It’s the end of a season. The Magic World Championship is coming toward the end of this month, and with it some of the biggest names will clash in a multi-day multi-discipline tournament that will feature some of the most interesting matches the world gets to see. Draft, Limited, and eventually Standard will be the way the champion will be decided, and it eventually all boils back to the most well-played of the formats as the victor is decided through a Standard tournament.
The current meta around Standard is interesting. Recently, Michael Majors surprised everyone by running a deck revolving around milling his opponents deck down, figuring that a vast majority of players would be focusing on draws and discards as part of their own strategies due to the synergies available in the new set. He was right, and this lead him to winning the GP San Diego with a deck he hadn’t even played before the GP.
The cards that worked together to take Majors to victory.
I’ve spoken about beating the metagame previously, and those sentiments still hold true: An overwhelmingly vast majority of GP wins come from those players who recognise what the current metagame likely holds, and craft their deck around that. Michael Majors himself mentioned that the deck he created specifically for the event will have no future use — it was a one-shot weapon, to be discarded once victory was secured.
However, you don’t have to win a GP or Pro Tour to still be considered prestigious. Taking a look at the Magic World Championship Competitors List we find that only 1/3rd of them have GP victories. Of the remaining 16, only three of those have Pro Tour victories.

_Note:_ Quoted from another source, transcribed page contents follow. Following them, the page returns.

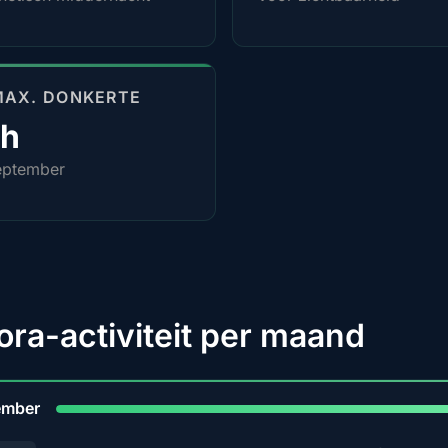
MAX. DONKERTE
4h
eptember
ora-activiteit per maand
9
ember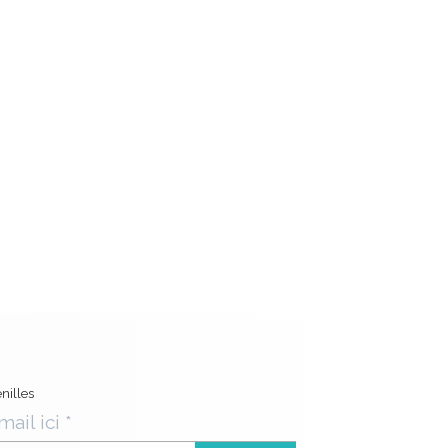
nilles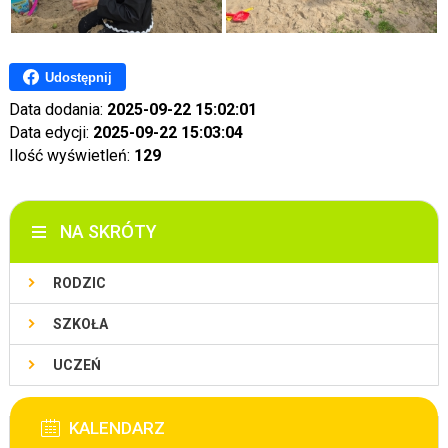
Udostępnij
Data dodania:
2025-09-22 15:02:01
Data edycji:
2025-09-22 15:03:04
Ilość wyświetleń:
129
NA SKRÓTY
RODZIC
SZKOŁA
UCZEŃ
KALENDARZ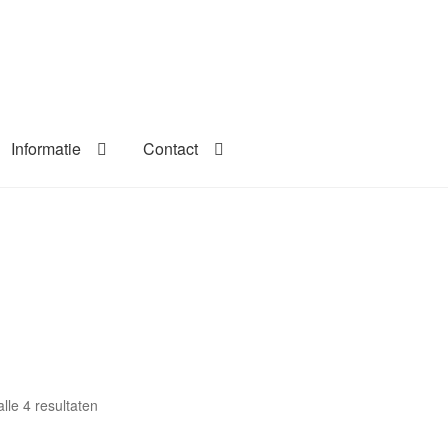
Informatie
Contact
lle 4 resultaten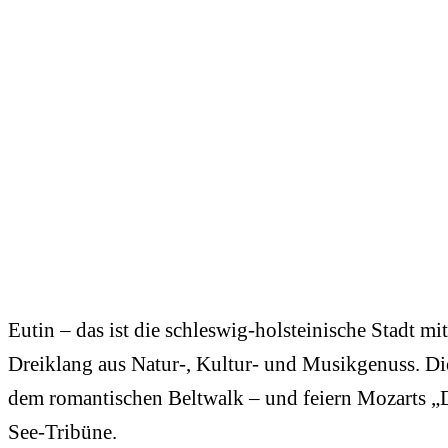
Eutin – das ist die schleswig-holsteinische Stadt m
Dreiklang aus Natur-, Kultur- und Musikgenuss. Di
dem romantischen Beltwalk – und feiern Mozarts „D
See-Tribüne.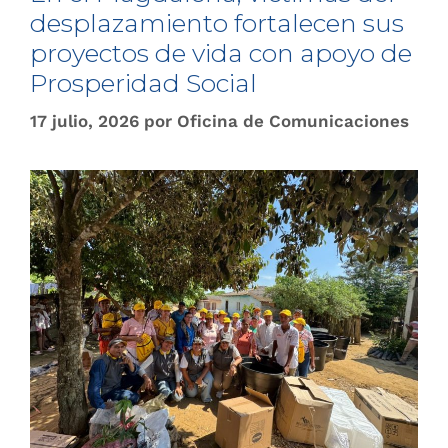
desplazamiento fortalecen sus
proyectos de vida con apoyo de
Prosperidad Social
17 julio, 2026
por
Oficina de Comunicaciones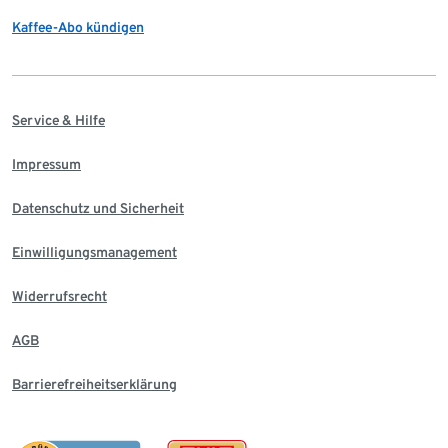
Kaffee-Abo kündigen
Service & Hilfe
Impressum
Datenschutz und Sicherheit
Einwilligungsmanagement
Widerrufsrecht
AGB
Barrierefreiheitserklärung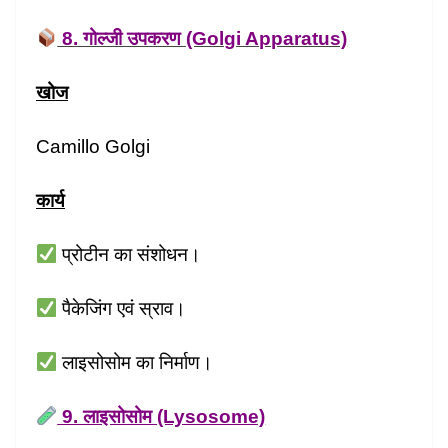
8. गोल्जी उपकरण (Golgi Apparatus)
खोज
Camillo Golgi
कार्य
प्रोटीन का संशोधन।
पैकेजिंग एवं स्राव।
लाइसोसोम का निर्माण।
9. लाइसोसोम (Lysosome)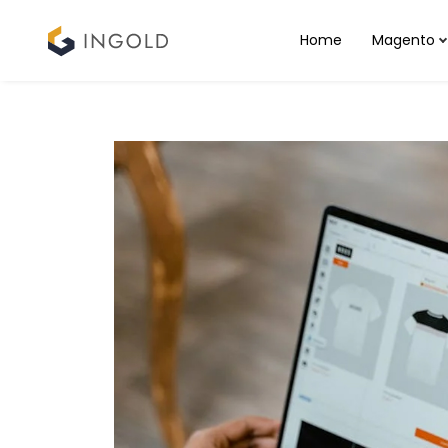
Home
Magento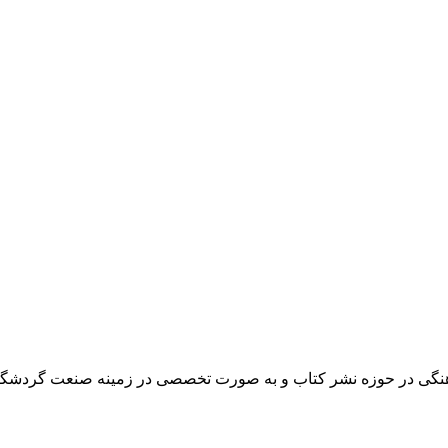
فرهنگی در حوزه نشر کتاب و به صورت تخصصی در زمینه صنعت گردشگر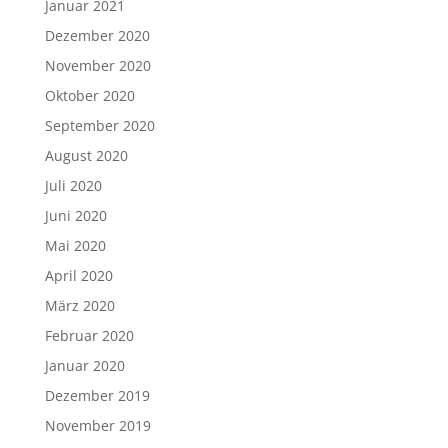
Januar 2021
Dezember 2020
November 2020
Oktober 2020
September 2020
August 2020
Juli 2020
Juni 2020
Mai 2020
April 2020
März 2020
Februar 2020
Januar 2020
Dezember 2019
November 2019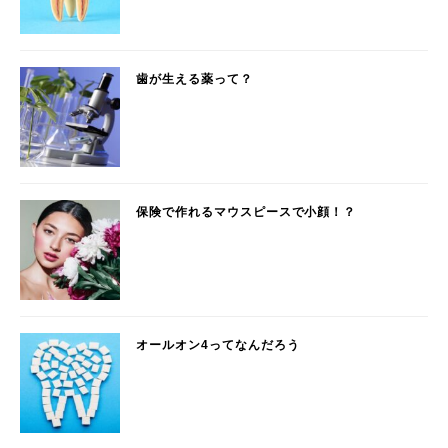
歯が生える薬って？
保険で作れるマウスピースで小顔！？
オールオン4ってなんだろう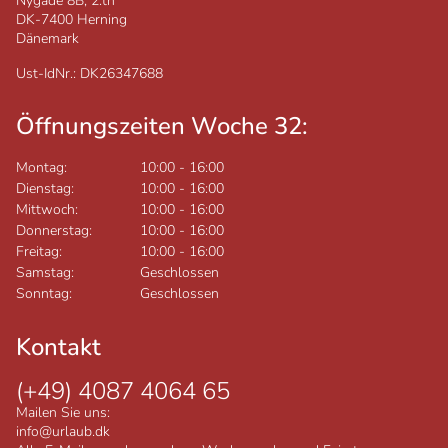
Nygade 8B, 2.th
DK-7400
Herning
Dänemark
Ust-IdNr.: DK26347688
Öffnungszeiten Woche 32:
Montag:
10:00
-
16:00
Dienstag:
10:00
-
16:00
Mittwoch:
10:00
-
16:00
Donnerstag:
10:00
-
16:00
Freitag:
10:00
-
16:00
Samstag:
Geschlossen
Sonntag:
Geschlossen
Kontakt
(+49) 4087 4064 65
Mailen Sie uns:
info@urlaub.dk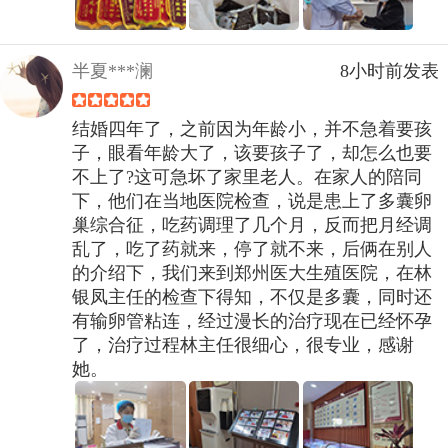
半夏***澜
8小时前发表
结婚四年了，之前因为年龄小，并不急着要孩
子，眼看年龄大了，该要孩子了，却怎么也要
不上了?这可急坏了家里老人。在家人的陪同
下，他们在当地医院检查，说是患上了多囊卵
巢综合征，吃药调理了几个月，反而把月经调
乱了，吃了药就来，停了就不来，后俩在别人
的介绍下，我们来到郑州医大生殖医院，在林
银凤主任的检查下得知，不仅是多囊，同时还
有输卵管粘连，经过漫长的治疗现在已经怀孕
了，治疗过程林主任很细心，很专业，感谢
她。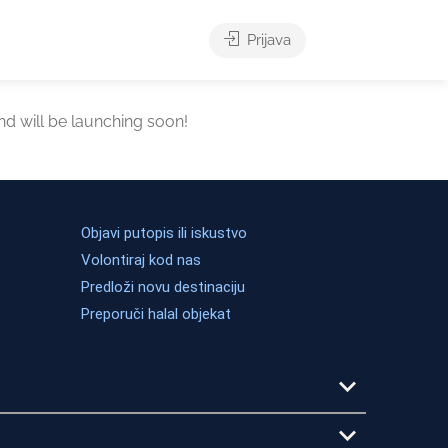
Prijava
nd will be launching soon!
Objavi putopis ili iskustvo
Volontiraj kod nas
Predloži novu destinaciju
Preporuči halal objekat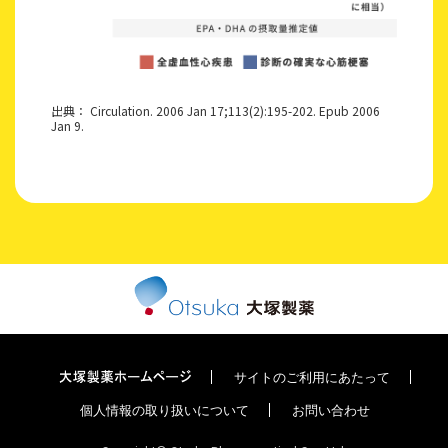
出典： Circulation. 2006 Jan 17;113(2):195-202. Epub 2006
Jan 9.
サイトのご利用にあたって
個人情報の取り扱いについて
お問い合わせ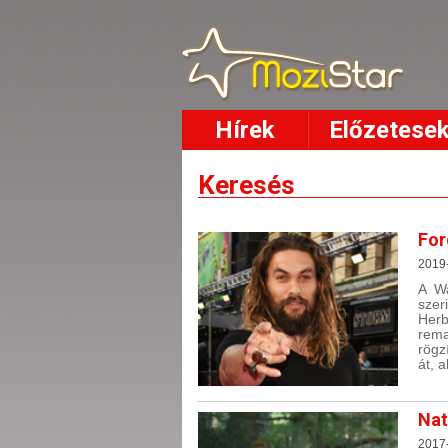
Hírek
Előzetese
Keresés
For
2019
A Wa
szer
Herb
rema
rögz
át, 
Nat
2017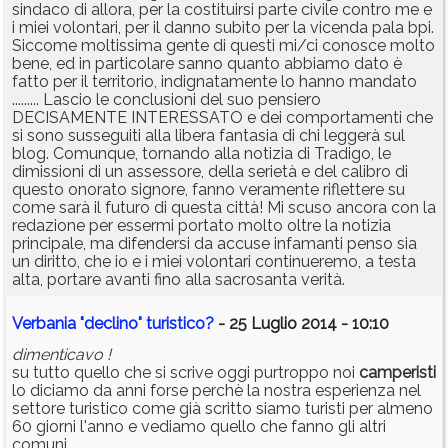
sindaco di allora, per la costituirsi parte civile contro me e
i miei volontari, per il danno subìto per la vicenda pala bpi.
Siccome moltissima gente di questi mi/ci conosce molto
bene, ed in particolare sanno quanto abbiamo dato è
fatto per il territorio, indignatamente lo hanno mandato
......... Lascio le conclusioni del suo pensiero
DECISAMENTE INTERESSATO e dei comportamenti che
si sono susseguiti alla libera fantasia di chi leggerà sul
blog. Comunque, tornando alla notizia di Tradigo, le
dimissioni di un assessore, della serietà e del calibro di
questo onorato signore, fanno veramente riflettere su
come sarà il futuro di questa città! Mi scuso ancora con la
redazione per essermi portato molto oltre la notizia
principale, ma difendersi da accuse infamanti penso sia
un diritto, che io e i miei volontari continueremo, a testa
alta, portare avanti fino alla sacrosanta verità.
Verbania "declino" turistico?
- 25 Luglio 2014 - 10:10
dimenticavo !
su tutto quello che si scrive oggi purtroppo noi
camperisti
lo diciamo da anni forse perchè la nostra esperienza nel
settore turistico come già scritto siamo turisti per almeno
60 giorni l'anno e vediamo quello che fanno gli altri
comuni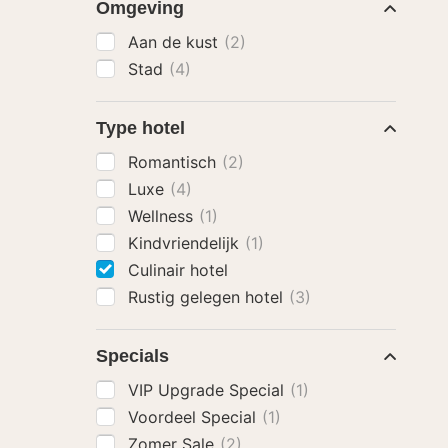
Omgeving
Aan de kust
(2)
Stad
(4)
Type hotel
Romantisch
(2)
Luxe
(4)
Wellness
(1)
Kindvriendelijk
(1)
Culinair hotel
Rustig gelegen hotel
(3)
Specials
VIP Upgrade Special
(1)
Voordeel Special
(1)
Zomer Sale
(2)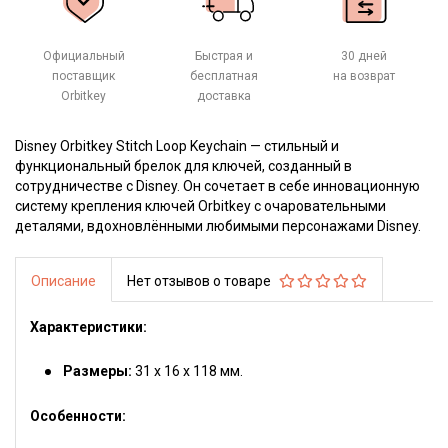
Официальный
Быстрая и
30 дней
поставщик
бесплатная
на возврат
Orbitkey
доставка
Disney Orbitkey Stitch Loop Keychain — стильный и
функциональный брелок для ключей, созданный в
сотрудничестве с Disney. Он сочетает в себе инновационную
систему крепления ключей Orbitkey с очаровательными
деталями, вдохновлёнными любимыми персонажами Disney.
Описание
Нет отзывов о товаре
Характеристики:
Размеры:
31 х 16 х 118 мм.
Особенности: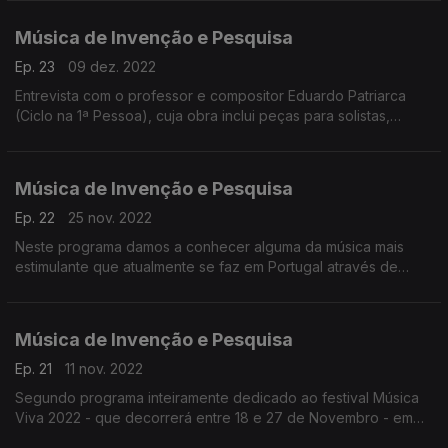
compositores ativos em Portugal
Música de Invenção e Pesquisa
Ep. 23
09 dez. 2022
Entrevista com o professor e compositor Eduardo Patriarca
(Ciclo na 1ª Pessoa), cuja obra inclui peças para solistas,
música de câmara, obras para orquestra, óperas, obras
musicais para teatro e peças electroacústicas.
Música de Invenção e Pesquisa
Ep. 22
25 nov. 2022
Neste programa damos a conhecer alguma da música mais
estimulante que atualmente se faz em Portugal através de
gravações recentes de música de câmara escrita nos nossos
tempos e para os nossos tempos.
Música de Invenção e Pesquisa
Ep. 21
11 nov. 2022
Segundo programa inteiramente dedicado ao festival Música
Viva 2022 - que decorrerá entre 18 e 27 de Novembro - em
diálogo com Miguel Azguime, director artístico do festival.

So what about the other players? Have they simply been unsuccessful in these ventures because they haven’t found the most optimally abusive decklist to work against the current meta? Or is it because for them, success is defined by an altogether different metric, getting to fight it out in a 24 player tournament with the world watching. There is after all, a significant difference between a player who wins a GP tournament once, never to finish in the Top 32 again, and a player who consistently and regularly hits Top 32 and even Top 8 finishes. These players make up well over half of those competing in the World Championship this year.
One such player is Samuel Black. Over the years, his is a name that has been spoken of with no small amount of reverence, as he is considered one of the best deckbuilders in the history of Magic. He has been consistently ranked for the past two years within the Top 10 players around the world… and yet, there isn’t a GP or Pro Tour victory to his name. He was considered for the title of Player of the Year both this year and last, and for good reason… even when he is not at the table, decks he has designed for other players have led them to some stunning victories.
His capacity for holding all the variables in his head while figuring out what deck will work in a certain situation is a skill that all professional level players, as well as those looking to dominate their local scene need to keep in mind. It doesn’t matter how well you can play the game of Magic, if you can’t come up with a good deck… and the same is true in reverse. It’s the last 2-3 years where Sam’s playing skill has increased to match his innate deckbuilding skill, and he, like all of the World Championship competitors, will be a force to be reckoned with.
A lot of aspiring players I see take a look at the decks that other pro players play with, and utilise them for their own accord. This isn’t necessarily a bad strategy, but if you want to get better at the game, practicing your own deck building is probably the best way to do it. Firstly, it teaches players to learn card synergy, something that learning will have you understanding potential threats coming from other players long before they play them. Secondly, it starts you on a path of honing a skill that is practically required to do well in the pro circuit.
Hangarback Walker, considered to be one of the most powerful threats in the Origins set.
You don’t need to be a rich player with access to all the cards to be able to do this either. Take a look at the spoilers when they come out, and start thinking about what cards do well when triggered by other cards. Try to batch the cards together in groups of synergies, and think to yourself what it would take to devastate someone playing that. Figure out fringe case synergies which most people will overlook, as these have the potential to be some of the most damaging options available to you. Finally, create a few different decklists of cards you would play, and then compare them to the Top 32 decks shown at National events.
When you start seeing a lot of similarities between your decks and what comes up at those events, you are getting to the point where you can compete on that level in not just a one off victory scenario, but the more capable, higher skill field of consistent performance. After all, Sam Black has been spoken about for years, and will likely be so for years to come… but a one-off GP victor? Well, there are too many to count.